A accountability pública refere-se a questões do domínio público, como a utilização de fundos públicos, o exercício da autoridade pública ou a gestão de instituições públicas, bem como a atenção prestada ao potencial abuso de poder. Estende-se ainda a organismos privados que exercem prerrogativas públicas ou recebem financiamento público. Estamos, portanto, a falar de um leque alargado de organizações e de pessoas, a quem deve ser exigida a obrigação de explicar e justificar a sua conduta, sendo que muitos deles nem estão sujeitos aos controlos previstos por eleições democráticas.

As funções públicas devem ser desempenhadas atendendo aos recursos utilizados, à legislação, regulamentos, políticas, estratégias e diretrizes, cuja observância é imperativa. Responsabilidade pública implica, portanto, ser responsabilizado ou elogiado em público. Existem países que procuram levar a accountability pública tão a sério que inclusivamente disponibilizam aos seus cidadãos licenciaturas nestas matérias.

Importante é, o facto de que cada vez mais os cidadãos portugueses estão conscientes que devem controlar e fiscalizar as ações dos seus representantes e governantes.

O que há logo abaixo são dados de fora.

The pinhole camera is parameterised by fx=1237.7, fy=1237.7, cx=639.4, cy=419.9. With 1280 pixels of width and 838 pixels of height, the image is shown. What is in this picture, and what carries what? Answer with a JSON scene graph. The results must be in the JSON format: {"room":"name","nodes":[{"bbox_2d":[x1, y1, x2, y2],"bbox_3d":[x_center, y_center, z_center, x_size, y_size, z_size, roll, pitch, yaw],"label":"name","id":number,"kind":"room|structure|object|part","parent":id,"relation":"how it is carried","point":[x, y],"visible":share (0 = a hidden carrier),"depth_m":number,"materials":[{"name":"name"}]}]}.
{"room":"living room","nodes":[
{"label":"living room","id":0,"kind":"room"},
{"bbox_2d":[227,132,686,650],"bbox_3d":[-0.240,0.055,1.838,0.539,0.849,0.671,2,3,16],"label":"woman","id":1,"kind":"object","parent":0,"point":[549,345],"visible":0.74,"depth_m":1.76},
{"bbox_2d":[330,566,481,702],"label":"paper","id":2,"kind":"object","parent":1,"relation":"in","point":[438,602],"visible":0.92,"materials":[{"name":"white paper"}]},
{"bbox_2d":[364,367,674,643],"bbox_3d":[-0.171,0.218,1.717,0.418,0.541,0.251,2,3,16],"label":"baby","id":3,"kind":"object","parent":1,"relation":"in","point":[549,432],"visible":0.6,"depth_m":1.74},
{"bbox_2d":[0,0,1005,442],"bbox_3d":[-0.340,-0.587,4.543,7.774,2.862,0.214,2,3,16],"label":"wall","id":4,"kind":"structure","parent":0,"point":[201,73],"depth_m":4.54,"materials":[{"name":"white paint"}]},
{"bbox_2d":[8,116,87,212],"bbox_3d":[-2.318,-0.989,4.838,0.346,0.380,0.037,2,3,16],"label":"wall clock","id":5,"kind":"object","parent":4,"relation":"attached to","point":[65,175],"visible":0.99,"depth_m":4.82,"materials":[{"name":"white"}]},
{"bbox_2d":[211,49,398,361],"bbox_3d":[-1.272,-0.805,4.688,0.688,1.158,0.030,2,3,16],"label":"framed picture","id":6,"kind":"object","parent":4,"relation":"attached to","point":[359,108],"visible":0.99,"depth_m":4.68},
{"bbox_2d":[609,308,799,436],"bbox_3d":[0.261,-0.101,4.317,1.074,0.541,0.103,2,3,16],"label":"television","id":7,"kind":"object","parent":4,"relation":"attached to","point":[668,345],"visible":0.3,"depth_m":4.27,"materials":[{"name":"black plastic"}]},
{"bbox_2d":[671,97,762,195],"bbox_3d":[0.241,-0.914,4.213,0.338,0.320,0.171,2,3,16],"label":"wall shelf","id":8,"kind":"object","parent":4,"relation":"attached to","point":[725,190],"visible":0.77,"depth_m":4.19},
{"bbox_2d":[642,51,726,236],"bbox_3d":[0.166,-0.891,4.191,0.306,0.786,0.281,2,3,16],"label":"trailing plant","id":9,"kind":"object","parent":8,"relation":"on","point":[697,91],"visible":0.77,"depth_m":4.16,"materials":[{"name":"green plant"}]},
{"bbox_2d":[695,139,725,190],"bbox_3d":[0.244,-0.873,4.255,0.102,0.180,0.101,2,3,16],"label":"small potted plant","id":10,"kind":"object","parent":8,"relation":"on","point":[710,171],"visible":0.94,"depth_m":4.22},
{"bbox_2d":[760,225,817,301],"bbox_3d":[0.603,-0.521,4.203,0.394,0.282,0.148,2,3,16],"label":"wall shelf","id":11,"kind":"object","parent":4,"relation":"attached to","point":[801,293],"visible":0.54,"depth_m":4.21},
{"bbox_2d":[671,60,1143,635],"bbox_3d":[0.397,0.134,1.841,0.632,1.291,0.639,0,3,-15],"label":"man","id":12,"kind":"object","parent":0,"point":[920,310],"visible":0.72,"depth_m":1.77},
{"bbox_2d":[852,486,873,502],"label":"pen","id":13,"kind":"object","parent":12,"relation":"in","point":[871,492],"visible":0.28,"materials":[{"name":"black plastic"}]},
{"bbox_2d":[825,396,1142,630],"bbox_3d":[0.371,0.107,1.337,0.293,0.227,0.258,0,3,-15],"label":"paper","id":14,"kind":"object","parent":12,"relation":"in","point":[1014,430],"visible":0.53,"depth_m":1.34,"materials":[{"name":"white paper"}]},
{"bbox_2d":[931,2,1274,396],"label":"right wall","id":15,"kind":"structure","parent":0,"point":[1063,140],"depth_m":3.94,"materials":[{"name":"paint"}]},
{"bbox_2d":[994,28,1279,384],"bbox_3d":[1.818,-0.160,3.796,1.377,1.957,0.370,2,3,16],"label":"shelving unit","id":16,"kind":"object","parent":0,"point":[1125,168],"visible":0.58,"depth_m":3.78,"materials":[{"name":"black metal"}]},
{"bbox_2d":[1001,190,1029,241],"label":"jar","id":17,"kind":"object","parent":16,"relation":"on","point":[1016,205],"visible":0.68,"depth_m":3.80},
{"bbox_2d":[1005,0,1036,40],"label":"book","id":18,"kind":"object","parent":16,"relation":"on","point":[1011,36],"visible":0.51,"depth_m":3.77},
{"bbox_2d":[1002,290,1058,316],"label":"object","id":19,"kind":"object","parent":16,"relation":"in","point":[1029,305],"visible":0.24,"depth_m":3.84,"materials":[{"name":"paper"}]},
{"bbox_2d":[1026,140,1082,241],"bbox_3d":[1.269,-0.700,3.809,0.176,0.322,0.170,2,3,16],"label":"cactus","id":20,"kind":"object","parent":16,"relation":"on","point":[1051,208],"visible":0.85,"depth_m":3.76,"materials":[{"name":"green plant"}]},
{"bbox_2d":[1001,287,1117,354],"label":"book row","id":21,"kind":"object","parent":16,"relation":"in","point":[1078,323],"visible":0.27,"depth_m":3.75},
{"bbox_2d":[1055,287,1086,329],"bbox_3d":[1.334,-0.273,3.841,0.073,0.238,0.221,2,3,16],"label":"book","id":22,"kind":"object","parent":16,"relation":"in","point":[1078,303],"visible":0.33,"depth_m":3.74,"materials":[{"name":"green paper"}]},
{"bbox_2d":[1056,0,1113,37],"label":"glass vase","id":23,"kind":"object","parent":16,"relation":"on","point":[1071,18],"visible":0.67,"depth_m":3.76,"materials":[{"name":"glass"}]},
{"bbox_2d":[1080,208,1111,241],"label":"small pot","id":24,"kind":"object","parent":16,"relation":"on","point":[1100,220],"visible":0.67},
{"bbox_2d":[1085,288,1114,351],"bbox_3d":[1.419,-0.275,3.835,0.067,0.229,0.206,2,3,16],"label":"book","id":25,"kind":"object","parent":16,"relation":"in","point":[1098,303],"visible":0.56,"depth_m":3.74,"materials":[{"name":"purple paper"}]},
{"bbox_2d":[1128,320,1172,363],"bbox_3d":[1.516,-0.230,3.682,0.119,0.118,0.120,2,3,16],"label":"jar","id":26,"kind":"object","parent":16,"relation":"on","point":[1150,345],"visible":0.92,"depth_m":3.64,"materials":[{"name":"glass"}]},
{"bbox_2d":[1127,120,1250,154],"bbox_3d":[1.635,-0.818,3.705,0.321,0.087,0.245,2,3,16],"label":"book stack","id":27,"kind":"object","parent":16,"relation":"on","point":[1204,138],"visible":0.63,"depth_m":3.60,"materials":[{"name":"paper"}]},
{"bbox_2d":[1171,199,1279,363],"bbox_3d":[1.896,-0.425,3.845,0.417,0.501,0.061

Mas o grau dessa consciencialização ainda é baixo, logo existe um longo caminho a percorrer.

Quando os cidadãos são informados, podem agir para louvar, condenar, alterar ou mesmo interromper as intenções dos governantes e representantes. Os cidadãos usufruem de um controlo suplementar sobre os assuntos que os afetam.

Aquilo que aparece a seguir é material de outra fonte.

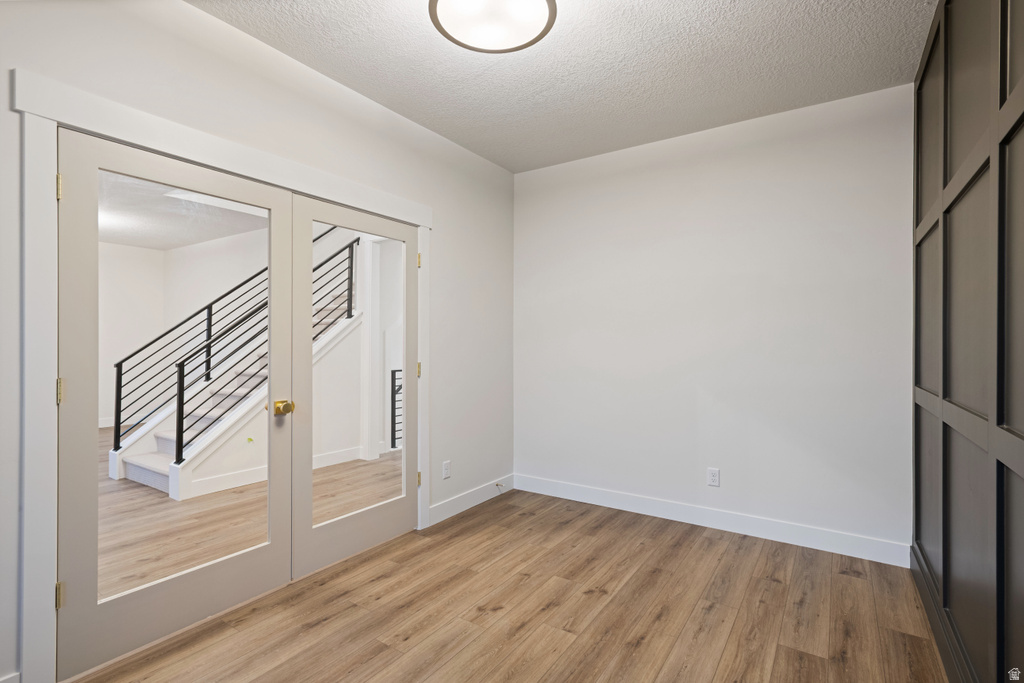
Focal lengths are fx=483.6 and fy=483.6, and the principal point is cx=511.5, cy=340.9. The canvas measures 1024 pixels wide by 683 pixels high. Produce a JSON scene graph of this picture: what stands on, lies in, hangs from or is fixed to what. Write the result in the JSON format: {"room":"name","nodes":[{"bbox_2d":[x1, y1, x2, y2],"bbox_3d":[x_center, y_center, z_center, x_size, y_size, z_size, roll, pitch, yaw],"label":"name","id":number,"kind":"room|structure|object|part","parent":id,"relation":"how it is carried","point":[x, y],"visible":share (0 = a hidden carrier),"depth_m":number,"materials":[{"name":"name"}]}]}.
{"room":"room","nodes":[
{"label":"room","id":0,"kind":"room"},
{"bbox_2d":[0,0,513,682],"bbox_3d":[-1.175,-0.094,2.485,0.136,2.747,4.313,0,0,34],"label":"left wall","id":1,"kind":"structure","parent":0,"point":[185,12],"depth_m":2.50,"materials":[{"name":"white paint"}]},
{"bbox_2d":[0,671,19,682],"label":"baseboard","id":2,"kind":"structure","parent":1,"relation":"attached to","point":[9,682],"depth_m":1.64,"materials":[{"name":"white paint"}]},
{"bbox_2d":[11,67,430,682],"bbox_3d":[-1.138,0.177,2.555,0.146,2.171,2.086,0,0,34],"label":"door frame","id":3,"kind":"structure","parent":1,"relation":"attached to","point":[29,112],"depth_m":1.72,"materials":[{"name":"white paint"}]},
{"bbox_2d":[58,128,299,682],"bbox_3d":[-1.401,0.236,2.128,0.125,2.020,0.894,0,0,34],"label":"left glass door","id":4,"kind":"structure","parent":3,"relation":"in","point":[277,554],"depth_m":1.97,"materials":[{"name":"white"}]},
{"bbox_3d":[-1.647,0.931,1.771,0.025,0.088,0.020,0,0,34],"label":"hinge","id":5,"kind":"part","parent":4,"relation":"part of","materials":[{"name":"gold metal"}]},
{"bbox_3d":[-1.656,-0.557,1.780,0.023,0.092,0.018,0,0,34],"label":"hinge","id":6,"kind":"part","parent":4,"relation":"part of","materials":[{"name":"gold metal"}]},
{"bbox_3d":[-1.657,0.192,1.784,0.027,0.091,0.020,0,0,34],"label":"hinge","id":7,"kind":"part","parent":4,"relation":"part of","materials":[{"name":"gold metal"}]},
{"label":"glass panel","id":8,"kind":"part","parent":4,"relation":"part of","materials":[{"name":"glass"}]},
{"bbox_2d":[290,193,418,578],"bbox_3d":[-0.881,0.242,2.895,0.125,2.015,0.923,0,0,34],"label":"right glass door","id":9,"kind":"structure","parent":3,"relation":"in","point":[353,518],"depth_m":2.76,"materials":[{"name":"white"}]},
{"bbox_3d":[-0.874,0.203,2.773,0.037,1.669,0.623,0,0,34],"label":"glass panel","id":10,"kind":"part","parent":9,"relation":"part of","materials":[{"name":"clear glass"}]},
{"bbox_3d":[-0.618,0.921,3.229,0.027,0.088,0.025,0,0,34],"label":"hinge","id":11,"kind":"part","parent":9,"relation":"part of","materials":[{"name":"gold metal"}]},
{"bbox_3d":[-0.607,-0.521,3.180,0.025,0.093,0.021,0,0,34],"label":"hinge","id":12,"kind":"part","parent":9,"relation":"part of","materials":[{"name":"gold metal"}]},
{"bbox_3d":[-0.619,0.199,3.232,0.029,0.095,0.027,0,0,34],"label":"hinge","id":13,"kind":"part","parent":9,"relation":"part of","materials":[{"name":"gold metal"}]},
{"bbox_2d":[442,460,450,478],"bbox_3d":[-0.467,0.921,3.468,0.008,0.117,0.072,0,0,34],"label":"wall socket","id":14,"kind":"object","parent":1,"relation":"attached to","point":[445,474],"visible":0.99,"depth_m":3.46,"materials":[{"name":"white plastic"}]},
{"bbox_2d":[428,474,514,525],"bbox_3d":[-0.278,1.203,3.742,0.015,0.123,1.079,0,0,34],"label":"baseboard","id":15,"kind":"structure","parent":1,"relation":"attached to","point":[459,498],"depth_m":3.65,"materials":[{"name":"white paint"}]},
{"bbox_2d":[495,482,505,492],"bbox_3d":[-0.093,1.205,3.975,0.092,0.058,0.026,0,0,34],"label":"door stop","id":16,"kind":"object","parent":15,"relation":"attached to","point":[497,484],"visible":0.99,"depth_m":3.98,"materials":[{"name":"metal"}]},
{"bbox_2d":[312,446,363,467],"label":"baseboard","id":17,"kind":"structure","parent":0,"point":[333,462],"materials":[{"name":"white paint"}]},
{"bbox_2d":[65,488,944,682],"bbox_3d":[-0.158,1.312,1.848,3.986,0.101,4.799,0,0,34],"label":"floor","id":18,"kind":"structure","parent":0,"point":[726,652],"depth_m":2.25,"materials":[{"name":"brown wood"}]},
{"bbox_2d":[194,0,936,173],"bbox_3d":[0.029,-1.508,1.669,3.145,0.117,4.457,0,0,34],"label":"ceiling","id":19,"kind":"structure","parent":0,"point":[417,108],"depth_m":2.53,"materials":[{"name":"white paint"}]},
{"bbox_2d":[429,0,556,53],"bbox_3d":[-0.078,-1.370,1.949,0.528,0.155,0.524,0,0,34],"label":"ceiling light","id":20,"kind":"object","parent":19,"relation":"attached to","point":[542,14],"visible":0.99,"depth_m":1.99,"materials":[{"name":"white glass"}]},
{"bbox_2d":[514,82,912,557],"bbox_3d":[1.205,-0.093,3.489,2.914,2.733,0.136,0,0,34],"label":"back wall","id":21,"kind":"structure","parent":0,"point":[526,460],"depth_m":3.22,"materials":[{"name":"white paint"}]},
{"bbox_2d":[515,473,909,566],"bbox_3d":[1.156,1.205,3.424,2.693,0.126,0.015,0,0,34],"label":"baseboard","id":22,"kind":"structure","parent":21,"relation":"attached to","point":[576,496],"depth_m":3.21,"materials":[{"name":"white paint"}]},
{"bbox_2d":[707,467,720,486],"bbox_3d":[1.383,0.932,3.316,0.073,0.118,0.009,0,0,34],"label":"wall socket","id":23,"kind":"object","parent":21,"relation":"attached to","point":[714,476],"visible":0.98,"depth_m":3.31,"materials":[{"name":"white plastic"}]},
{"bbox_2d":[911,0,1023,682],"bbox_3d":[1.377,-0.105,1.302,0.160,2.679,3.095,0,0,34],"label":"accent wall","id":24,"kind":"structure","parent":0,"point":[946,564],"depth_m":1.61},
{"label":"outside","id":25,"kind":"structure","parent":0,"visible":0},
{"bbox_2d":[99,172,266,250],"bbox_3d":[-4.030,-1.501,4.739,5.357,0.116,4.286,0,0,34],"label":"hallway ceiling","id":26,"kind":"structure","parent":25,"point":[199,239],"depth_m":5.63,"materials":[{"name":"white paint"}]},
{"bbox_2d":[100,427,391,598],"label":"hallway floor","id":27,"kind":"structure","parent":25,"point":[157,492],"depth_m":3.45,"materials":[{"name":"brown wood"}]},
{"bbox_2d":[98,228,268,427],"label":"hallway wall","id":28,"kind":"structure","parent":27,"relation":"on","point":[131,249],"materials":[{"name":"white paint"}]},
{"bbox_2d":[118,272,357,493],"bbox_3d":[-3.843,-0.070,5.890,2.615,2.826,4.186,0,0,34],"label":"staircase","id":29,"kind":"structure","parent":27,"relation":"on","point":[143,456],"depth_m":6.59,"materials":[{"name":"white"}]},
{"bbox_2d":[111,223,336,453],"bbox_3d":[-2.785,-0.589,5.355,0.074,3.081,2.703,0,0,34],"label":"stair railing","id":30,"kind":"object","parent":29,"relation":"on","point":[145,347],"visible":0.63,"depth_m":4.78,"materials":[{"name":"black metal"}]},
{"bbox_2d":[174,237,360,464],"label":"stair railing","id":31,"kind":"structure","parent":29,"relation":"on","point":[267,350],"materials":[{"name":"black metal"}]},
{"bbox_2d":[389,368,401,449],"bbox_3d":[-1.105,0.786,6.241,0.084,0.986,1.276,0,0,34],"label":"stair railing","id":32,"kind":"object","parent":27,"relation":"on","point":[393,371],"visible":0.19,"depth_m":5.82,"materials":[{"name":"black metal"}]}
]}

Como muitas vezes na realidade o que deveria ser não o é, existem exemplos de mobilizações de cidadãos, que efetuam o percurso contrário, ou seja, em vez de esperarem pelas iniciativas dos governantes em prestar uma transparente accountability pública, vão eles à sua procura. É caso para dizer que se “Maomé não vai à montanha a montanha vai ter com Maomé”.

Nos EUA (apenas para citar um exemplo entre muitos) surgiu uma importante iniciativa que partiu dos cidadãos. Designa-se por “Public accountability iniciative”. Trata-se de uma organização sem fins lucrativos, que vive de donativos da sociedade civil e que investiga as relações potencialmente promiscuas entre o governo do país, os governos dos diferentes estados e o setor empresarial, nomeadamente investigar a existência de quaisquer relações entre o poder e a corrupção.

Tudo começou com a construção de uma base de dados que agrega informações importantes, como relacionamento entre políticos, entre estes e empresários e financiadores das respetivas campanhas, informações sobre empregos anteriores dos funcionários nomeados para a Casa Branca, contratos governamentais, etc. Com esta iniciativa os cidadãos dos Estados Unidos, procuram investigar potenciais situações de corrupção, dado que mesmo naquele país não existe uma adequada cultura de accountability pública.

A accountability pública é essencial ao processo democrático, já que se traduz numa clara prestação de contas daqueles que exercem o poder. A errada ou inadequada utilização de fundos públicos deve forçosamente ser passível de responsabilização. Todo o processo de utilização de fundos públicos deve ser claro e transparente. A falta ou a insuficiência de transparência pode levar à corrupção e esta sem sombra de dúvidas mina as bases da democracia.

Uma adequada accountability pública pode ajudar a garantir que a legitimidade dos governantes permaneça intacta ou até mesmo reforçar essa legitimidade. Os governantes e os nossos representantes deveriam ser os primeiros interessados neste sistema, já que teriam a oportunidade de explicar e justificar as suas intenções e opções, promovendo a confiança e a aceitação da sua autoridade por parte dos cidadãos.

Nas últimas duas décadas, numerosos investigadores académicos provenientes de diversas ciências socias debruçam-se sobre este tema, chegando à conclusão de que em muitos países existe um claro deficit de accountability pública, havendo ainda muito a fazer para colmatar estas lacunas.

Mas para quando é que em Portugal, os cidadãos saberão que os recursos públicos estão a ser bem geridos e as utilizações indevidas sancionadas? Por este andar nunca. Penso que para bem de todos valerá a pena pensarmos nisto.

Associado do OBEGEF – Observatório de Economia e Gestão de Fraude

 

(1) Como representantes consideramos todos aqueles que não sendo formalmente governantes, tratam de questões de domínio público e com acesso a fundos públicos.